Airbnb cofounders Brian Chesky and Joe Gebbia couldn’t understand why people coming to San Francisco at certain times of year had so much trouble finding a place to stay—even though there were available bedrooms and sofas in apartments and homes all over town. {Read my Book Excerpt on this origin story.}

Nest founder Tony Fadell looked at a mundane everyday household product—the thermostat—and wondered, Why hasn’t somebody improved this thing?

When Square founder Jack Dorsey learned that an artist friend lost a potential sale because he was unable to accept a credit card, Dorsey asked, Why is it that only companies are able to accept credit cards?

[View many more of these “foundational” questions on this page »]

Of course, just asking “why,” without acting on that question in some way, is not likely to produce change. One of the initial ways innovators begin to act is by imagining alternative possibilities.

Pandora’s Westergren, seeking a new and better way to connect musicians and listeners, speculated that if you could break down music to its core elements, you could better match the work of musicians to people’s tastes; Westergren’s big “what if” was, in effect, What if you could map the DNA of music? Airbnb’s founders inquired, What if you could somehow connect the people who need a room with those who have room to spare? What if possibilities are the seeds of innovation.

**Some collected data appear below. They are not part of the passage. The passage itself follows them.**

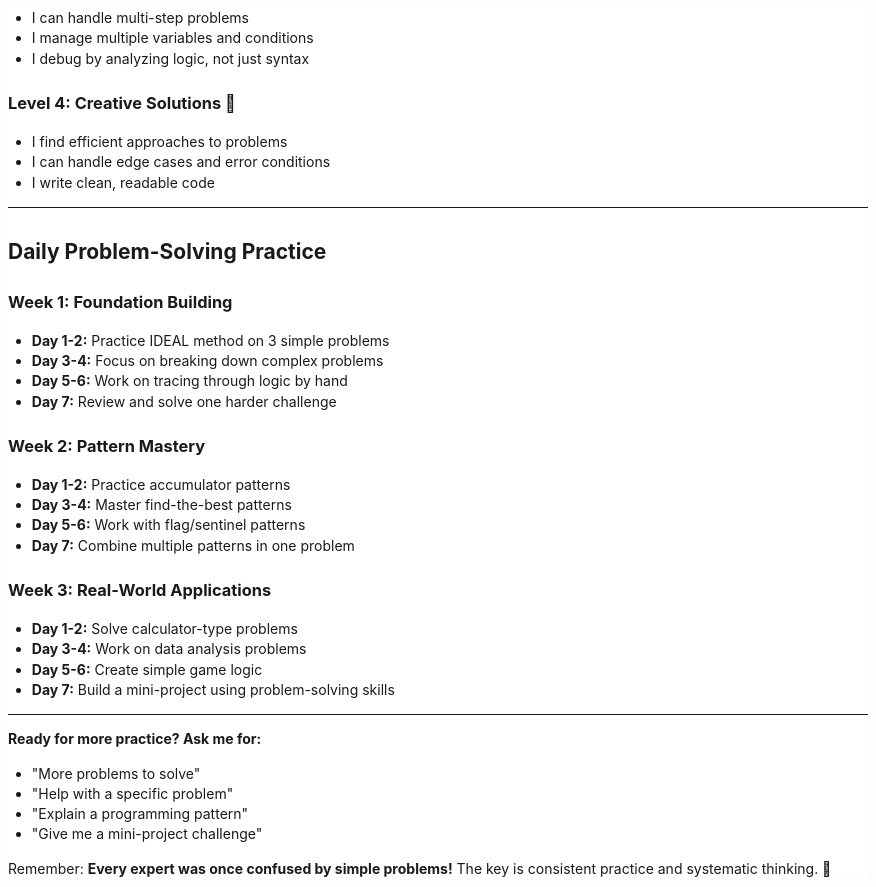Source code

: - I can handle multi-step problems
- I manage multiple variables and conditions
- I debug by analyzing logic, not just syntax

### **Level 4: Creative Solutions** 🌟

- I find efficient approaches to problems
- I can handle edge cases and error conditions
- I write clean, readable code

---

## **Daily Problem-Solving Practice**

### **Week 1: Foundation Building**

- **Day 1-2:** Practice IDEAL method on 3 simple problems
- **Day 3-4:** Focus on breaking down complex problems
- **Day 5-6:** Work on tracing through logic by hand
- **Day 7:** Review and solve one harder challenge

### **Week 2: Pattern Mastery**

- **Day 1-2:** Practice accumulator patterns
- **Day 3-4:** Master find-the-best patterns
- **Day 5-6:** Work with flag/sentinel patterns
- **Day 7:** Combine multiple patterns in one problem

### **Week 3: Real-World Applications**

- **Day 1-2:** Solve calculator-type problems
- **Day 3-4:** Work on data analysis problems
- **Day 5-6:** Create simple game logic
- **Day 7:** Build a mini-project using problem-solving skills

---

**Ready for more practice? Ask me for:**

- "More problems to solve"
- "Help with a specific problem"
- "Explain a programming pattern"
- "Give me a mini-project challenge"

Remember: **Every expert was once confused by simple problems!** The key is consistent practice and systematic thinking. 🚀
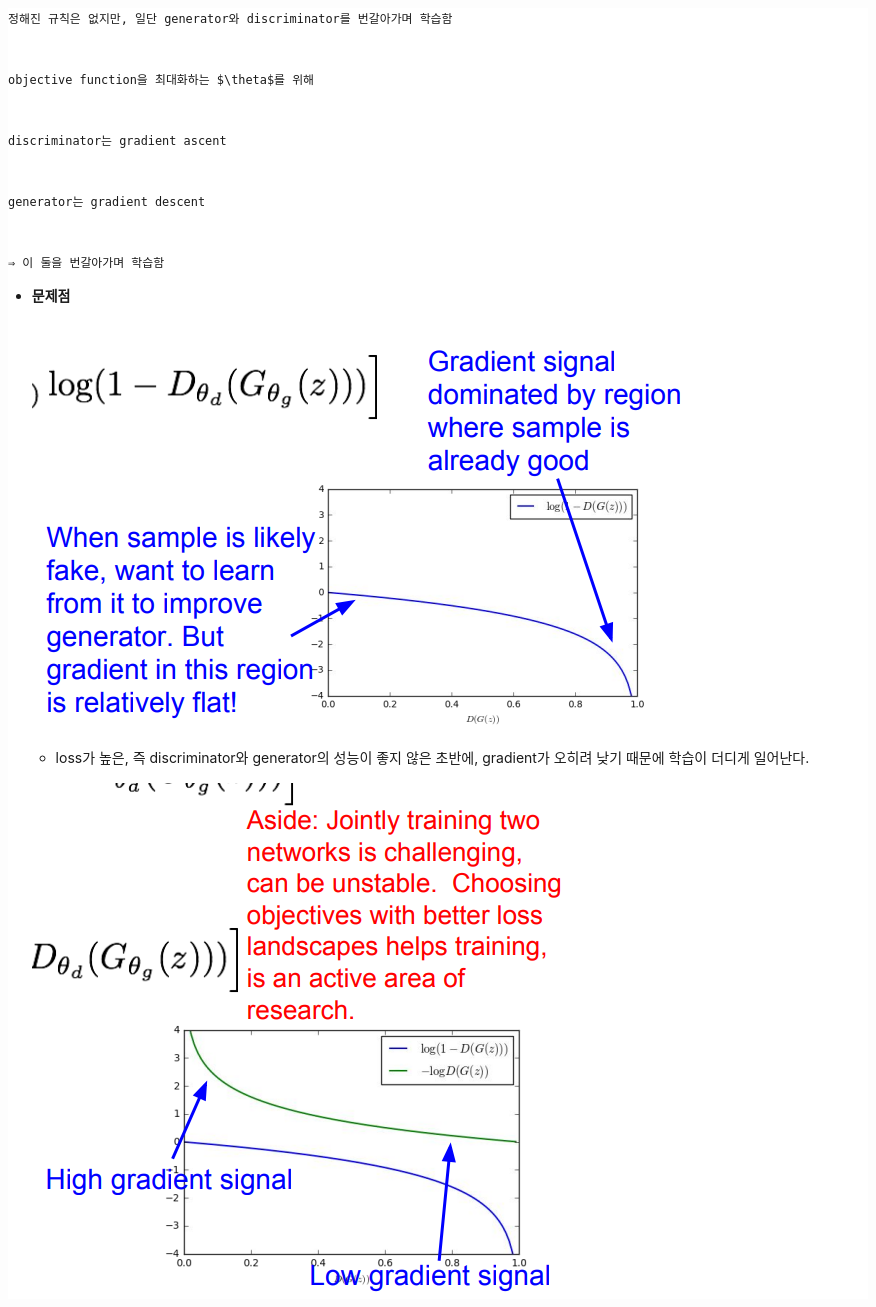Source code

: 	정해진 규칙은 없지만, 일단 generator와 discriminator를 번갈아가며 학습함


	objective function을 최대화하는 $\theta$를 위해


	discriminator는 gradient ascent


	generator는 gradient descent


	⇒ 이 둘을 번갈아가며 학습함

- **문제점**

	![46](/assets/img/2023-06-01-CS231n---Lecture-13.md/46.png)

	- loss가 높은, 즉 discriminator와 generator의 성능이 좋지 않은 초반에, gradient가 오히려 낮기 때문에 학습이 더디게 일어난다.

	![47](/assets/img/2023-06-01-CS231n---Lecture-13.md/47.png)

But in getting from idea to reality, what truly sets apart the most innovative questioners is their ability and determination to give form to ideas. For Polaroid, Pandora, Nest, and Square, the hard work came at the “how” stage—when the questioners had to figure how to squeeze a darkroom inside a camera, create an elaborate music genome system, or find a way to make an old-fashioned thermostat or credit-card reader newly “smart.” This is the action stage of inquiry—yet it’s still driven by questions, including: How do I take the first steps in giving form to my idea? How do I begin to test it, to see what works and what doesn’t? And if I find it’s not working, how do I figure out what’s wrong and fix it?

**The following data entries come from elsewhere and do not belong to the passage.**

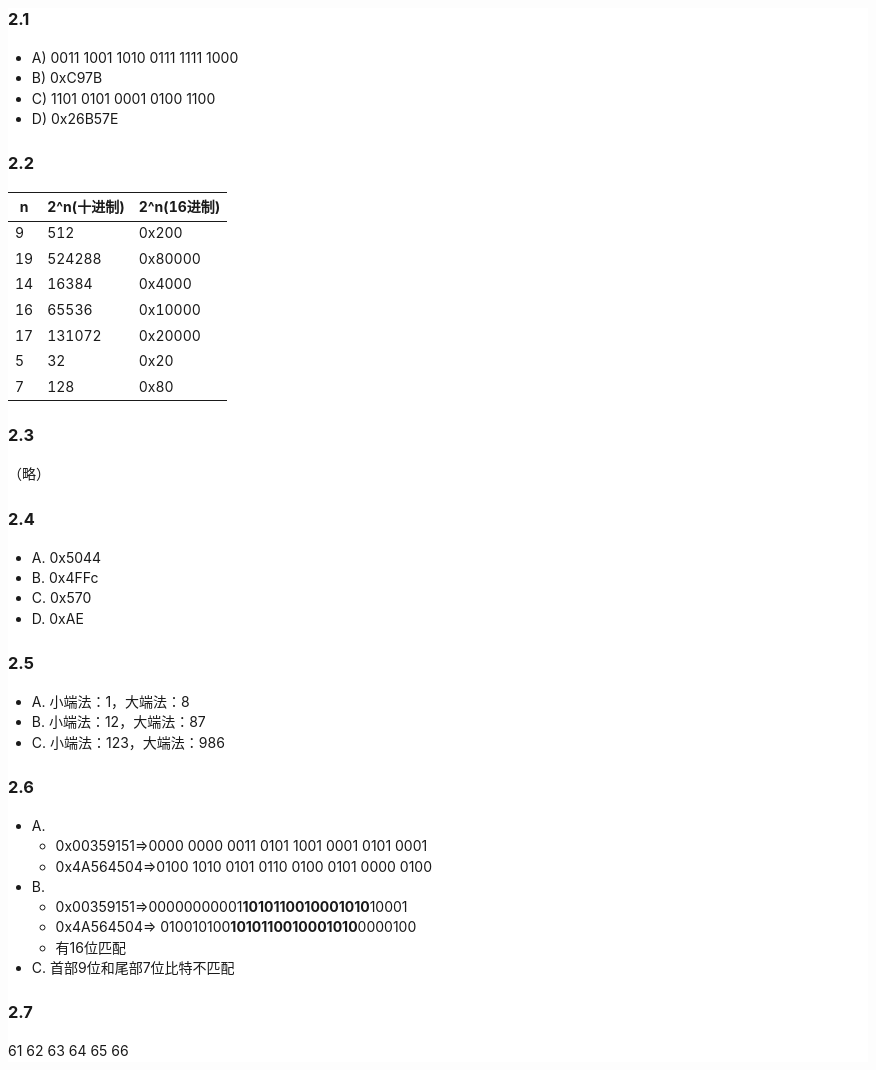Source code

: ### 2.1
- A) 0011 1001 1010 0111 1111 1000
- B) 0xC97B
- C) 1101 0101 0001 0100 1100
- D) 0x26B57E

### 2.2
|n|2^n(十进制)|2^n(16进制)
|---|---|----|
|9|512|0x200|
|19|524288|0x80000|
|14|16384|0x4000|
|16|65536|0x10000|
|17|131072|0x20000|
|5|32|0x20|
|7|128|0x80|

### 2.3
（略）

### 2.4
- A. 0x5044
- B. 0x4FFc
- C. 0x570
- D. 0xAE

### 2.5
- A. 小端法：1，大端法：8
- B. 小端法：12，大端法：87
- C. 小端法：123，大端法：986

### 2.6
- A.
  - 0x00359151=>0000 0000 0011 0101 1001 0001 0101 0001
  - 0x4A564504=>0100 1010 0101 0110 0100 0101 0000 0100
- B.
  - 0x00359151=>00000000001**1010110010001010**10001
  - 0x4A564504=>  010010100**1010110010001010**0000100
  - 有16位匹配
- C. 首部9位和尾部7位比特不匹配

### 2.7
61 62 63 64 65 66
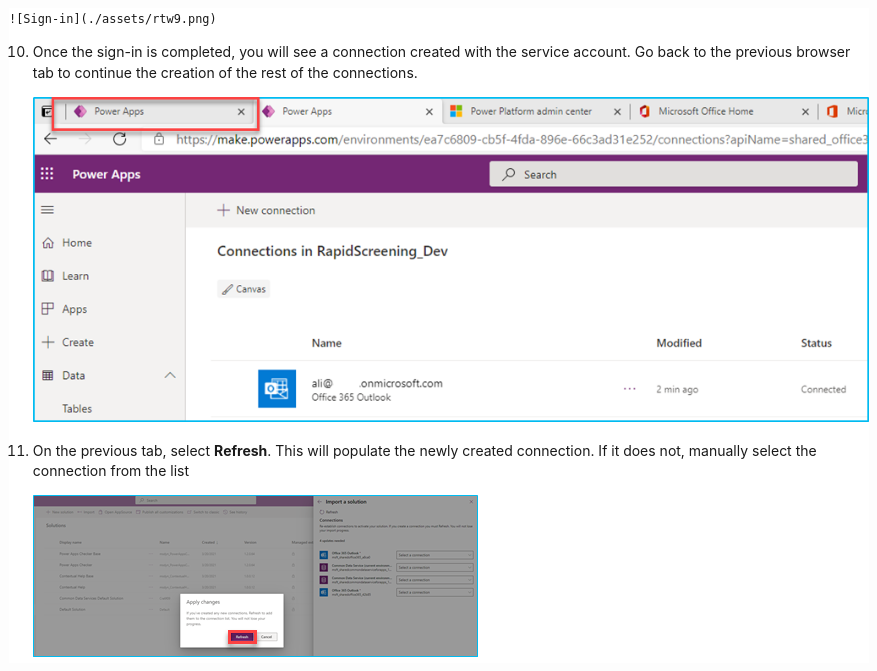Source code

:    ![Sign-in](./assets/rtw9.png)

10.	Once the sign-in is completed, you will see a connection created with the service account. Go back to the previous browser tab to continue the creation of the rest of the connections.

    ![Back to previous tab](./assets/rtw10.png)
 
11.	On the previous tab, select **Refresh**. This will populate the newly created connection. If it does not,  manually select the connection from the list
 
    ![Refresh](./assets/rtw11.png)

The Why / What if / How sequence of questioning isn’t a formula (creative questioning can and should move in unpredictable directions). But it can be useful to distinguish between the kinds of questions that work best at the wide-open early stages of innovation and those better suited for the later, more focused stage. Being aware of this distinction can provide a way to check on whether your questions are moving forward—whether “why” is leading to “what if” and then to “how.” If that’s not happening—if you’re stuck asking expansive “why” or “what if” questions for too long—it may be time to push on to the next stage of inquiry. The point, after all, is not to question endlessly—but to use questions as a means of steadily advancing toward an answer.